**EXTRACTED INFORMATION:**
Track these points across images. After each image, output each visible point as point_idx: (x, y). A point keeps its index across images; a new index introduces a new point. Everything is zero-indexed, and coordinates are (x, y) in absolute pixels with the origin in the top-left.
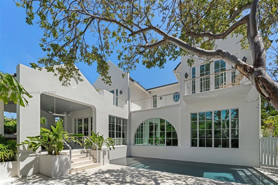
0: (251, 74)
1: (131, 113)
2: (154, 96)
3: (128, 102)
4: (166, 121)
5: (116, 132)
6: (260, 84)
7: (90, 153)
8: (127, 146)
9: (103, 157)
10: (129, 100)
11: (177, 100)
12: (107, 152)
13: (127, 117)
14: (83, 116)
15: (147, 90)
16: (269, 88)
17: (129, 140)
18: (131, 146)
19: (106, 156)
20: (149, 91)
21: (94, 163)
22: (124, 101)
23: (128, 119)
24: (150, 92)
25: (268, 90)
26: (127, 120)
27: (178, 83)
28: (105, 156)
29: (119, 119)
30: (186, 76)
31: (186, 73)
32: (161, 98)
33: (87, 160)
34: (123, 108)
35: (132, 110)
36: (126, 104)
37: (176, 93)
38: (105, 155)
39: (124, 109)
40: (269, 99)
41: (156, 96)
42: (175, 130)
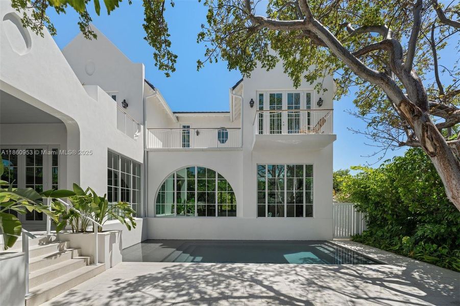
0: (419, 118)
1: (147, 152)
2: (184, 127)
3: (142, 127)
4: (218, 174)
5: (122, 190)
6: (427, 133)
7: (68, 240)
8: (142, 219)
9: (111, 249)
10: (144, 124)
11: (223, 140)
12: (117, 234)
13: (140, 159)
14: (43, 141)
15: (174, 113)
16: (437, 141)
17: (144, 208)
18: (149, 219)
19: (116, 246)
20: (177, 115)
21: (87, 265)
22: (134, 125)
23: (142, 162)
24: (177, 118)
25: (436, 143)
26: (139, 165)
27: (229, 112)
28: (113, 245)
29: (126, 161)
30: (252, 103)
31: (252, 99)
32: (198, 133)
33: (66, 260)
34: (132, 137)
35: (150, 146)
36: (139, 131)
37: (223, 129)
38: (115, 242)
39: (136, 140)
40: (433, 155)
41: (188, 127)
42: (232, 190)
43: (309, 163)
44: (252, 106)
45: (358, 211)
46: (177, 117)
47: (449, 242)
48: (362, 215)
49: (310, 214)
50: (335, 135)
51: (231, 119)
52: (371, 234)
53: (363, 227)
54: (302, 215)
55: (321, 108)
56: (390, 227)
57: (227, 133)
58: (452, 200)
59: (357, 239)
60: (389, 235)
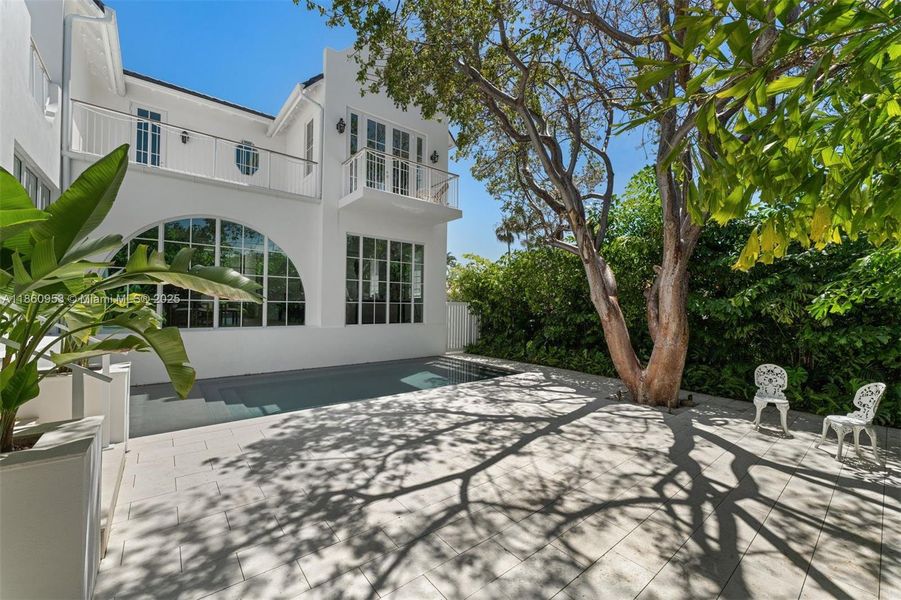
1: (71, 161)
3: (59, 91)
4: (269, 240)
10: (63, 86)
11: (247, 168)
13: (55, 178)
22: (44, 82)
23: (58, 185)
26: (49, 191)
27: (274, 119)
30: (341, 127)
31: (341, 119)
32: (184, 138)
36: (52, 102)
40: (587, 261)
41: (156, 117)
42: (296, 274)
43: (419, 242)
44: (341, 131)
45: (472, 313)
46: (127, 85)
47: (565, 343)
48: (475, 318)
49: (419, 319)
50: (461, 212)
51: (270, 131)
52: (488, 343)
53: (475, 334)
54: (409, 321)
55: (436, 166)
56: (511, 331)
57: (257, 155)
58: (594, 302)
59: (470, 350)
60: (510, 341)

**YOUR ASSIGNMENT:**
Express the data from the start through the line containing "3: (128, 102)" as a JSON list of strings, one string per line, omitting blank lines and leaving out the pictures.

**YOUR RESPONSE:**
[
  "Track these points across images. After each image, output each visible point as point_idx: (x, y). A point keeps its index across images; a new index introduces a new point. Everything is zero-indexed, and coordinates are (x, y) in absolute pixels with the origin in the top-left.",
  "0: (251, 74)",
  "1: (131, 113)",
  "2: (154, 96)",
  "3: (128, 102)"
]